Full Version: Monthly sales, standard deviation
You're currently viewing a stripped down version of our content. View the full version with proper formatting.
Hi, there. I am back to the knowledge well!

Using pandas I have a dataframe with Date, Item#, Qty and 12 months of data. I want to do a std dev calc to understand the monthly variability for each Item#.

The problem is for many Item#'s the sales are very sporadic: I may only sell Item XYZ in Feb and Mar, and zero the rest of the months of the year.

I am using this code to do the heavy lifting:

df.groupby('Item#').resample('M').sum()

For some Item#'s it is forcing zeros into the empty months (GOOD!), but in many cases it is just showing, say, two months of data, instead of 12, which then makes the std dev calculation incorrect.

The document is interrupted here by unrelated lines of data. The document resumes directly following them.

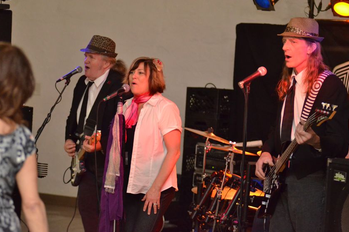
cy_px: 116
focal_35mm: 145
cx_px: 173
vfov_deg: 9.5
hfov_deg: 14.2
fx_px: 1401
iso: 4000
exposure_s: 1/250
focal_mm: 95
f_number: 2.8
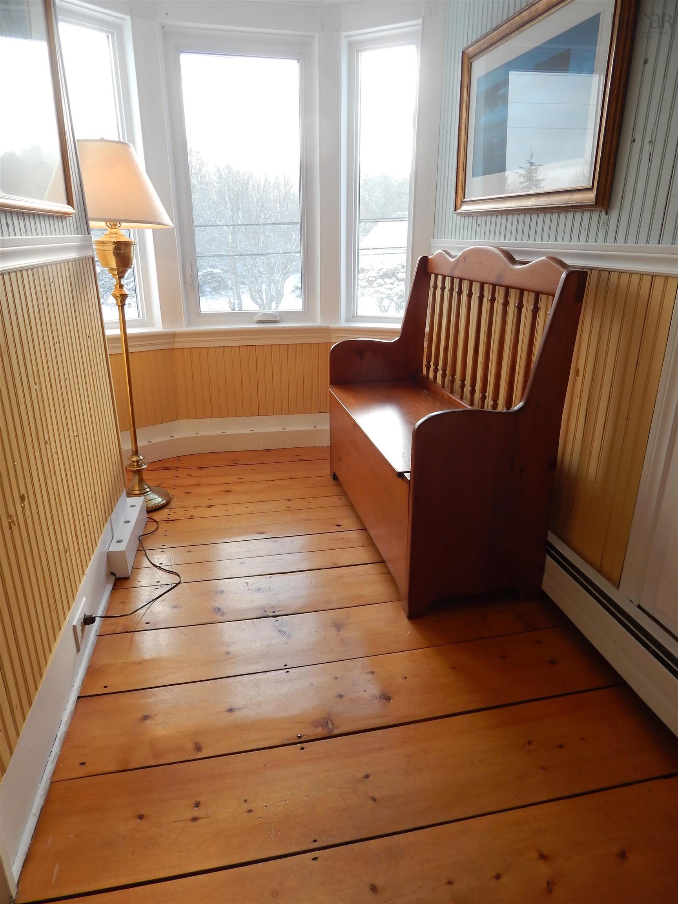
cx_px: 339
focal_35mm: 23
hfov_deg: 58.9
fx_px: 601
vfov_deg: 73.9
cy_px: 452
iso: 125
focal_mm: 4
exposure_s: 1/100
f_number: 3
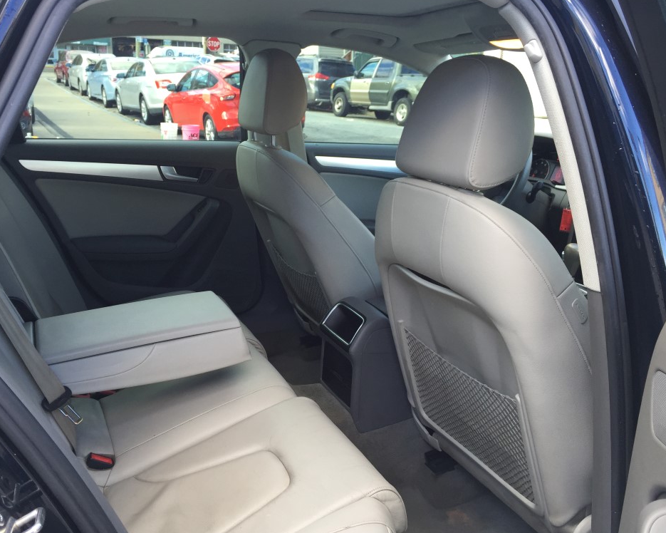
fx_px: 611
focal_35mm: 31
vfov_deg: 47.1
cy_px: 264
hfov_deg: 57.1
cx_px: 305
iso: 32
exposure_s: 1/60
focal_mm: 4.15
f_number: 2.2
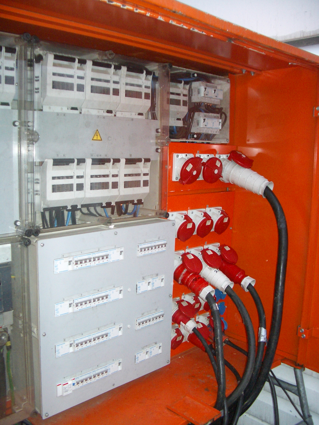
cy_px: 212
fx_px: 430
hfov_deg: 40.7
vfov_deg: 52.6
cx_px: 160
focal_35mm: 35
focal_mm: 5.8
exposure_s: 1/60
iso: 200
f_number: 2.6
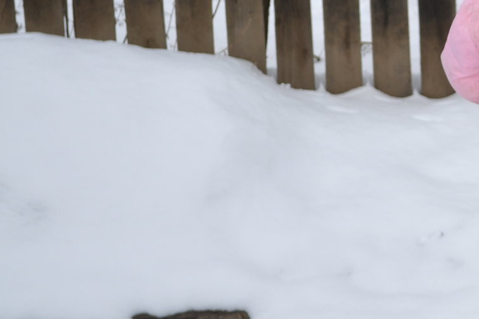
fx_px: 2700
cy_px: -32
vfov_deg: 6.7
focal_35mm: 203
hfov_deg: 9.9
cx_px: 673
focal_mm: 44
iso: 100
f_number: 5.6
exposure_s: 1/200
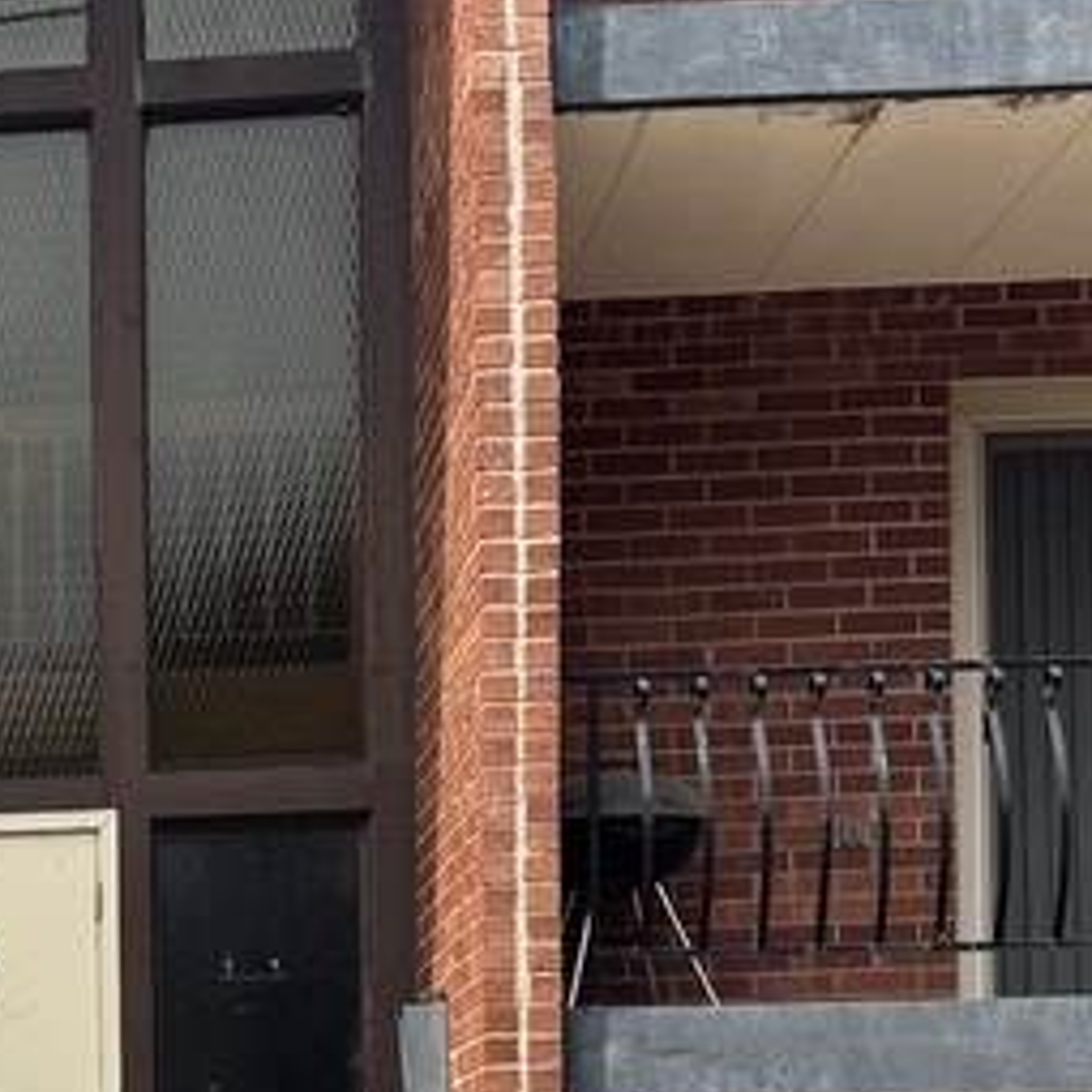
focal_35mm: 90
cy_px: 1242
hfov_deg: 18.3
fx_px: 3212
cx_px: -214
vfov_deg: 18.5
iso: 80
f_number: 1.78
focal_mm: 6.76
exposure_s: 1/4310
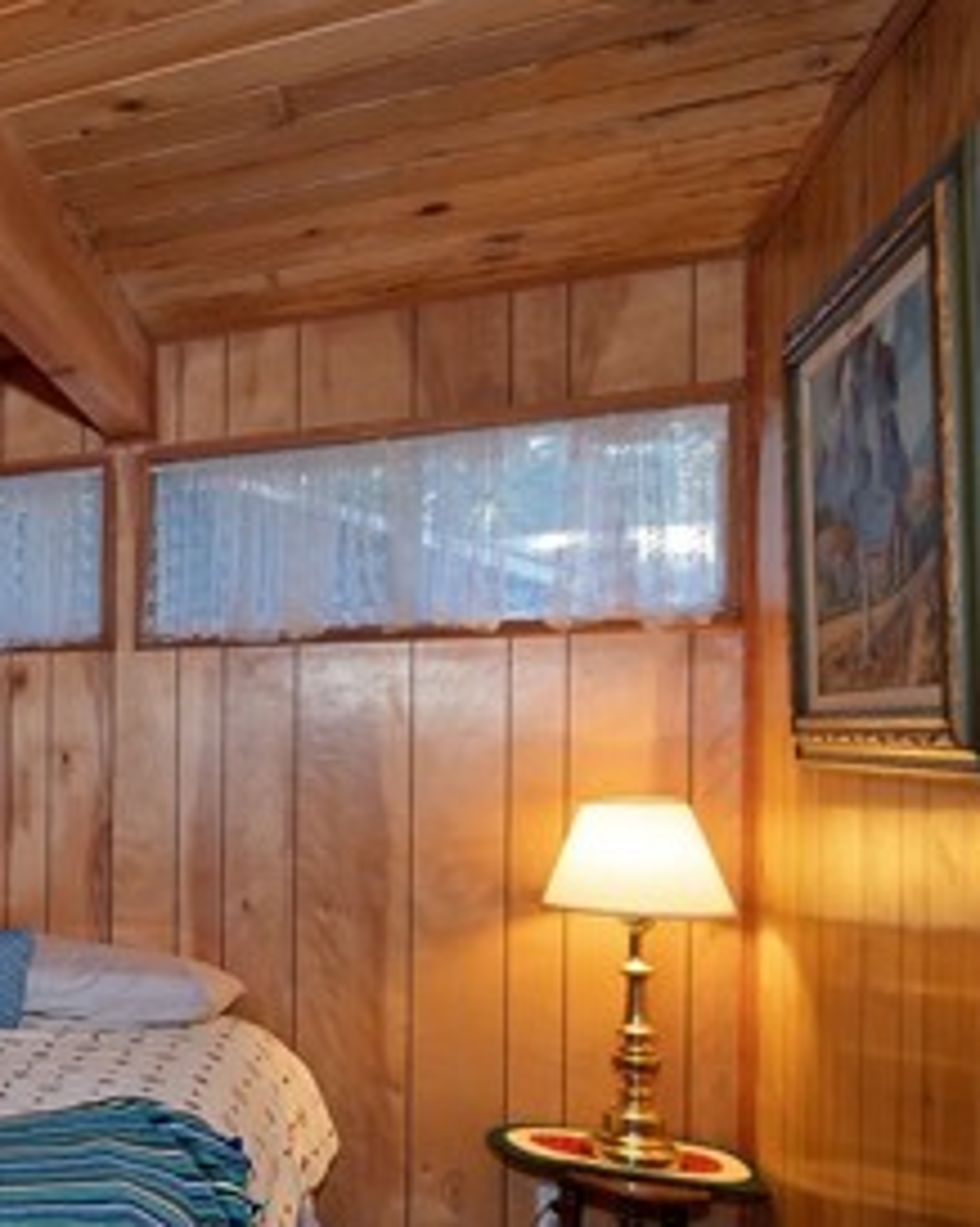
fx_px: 1198
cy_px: 766
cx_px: -333
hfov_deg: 32.1
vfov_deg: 53.7
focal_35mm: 33
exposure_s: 1/30
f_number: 8
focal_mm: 10
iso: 400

Can someone help me understand why this erractic behaviour of the resample method? How can I workaround this problem?

Many thanks in advance for your help!
uh-oh. no responses. Was this a really dumb question? :(
Maybe they are waiting for an example?
Right, makes sense. It's just tough to make a concise example b/c the data is so lengthy.

I did some more experimenting and I've figured out what's going on. Resample() will interpolate, but not extrapolate. So if I have sales of an Item in Jan and Dec, I will get 12 values, even if there is zero sales in Feb-thru-Nov. If I have sales in Mar and Jun only, but none in Jan-Feb or Jul-Dec, I will get 4 values (Mar, Apr, May, Jun).

So, because I have sales of something in every month of the year, my solution was to unstack() the dataframe after the resample(). That forced the resampled 12 months along the top as columns with a ton of NaN's. I filled the NaN's with zeros, then stack(), and presto, 12 values for every item.

Seems a little kludgy, maybe there's a better way?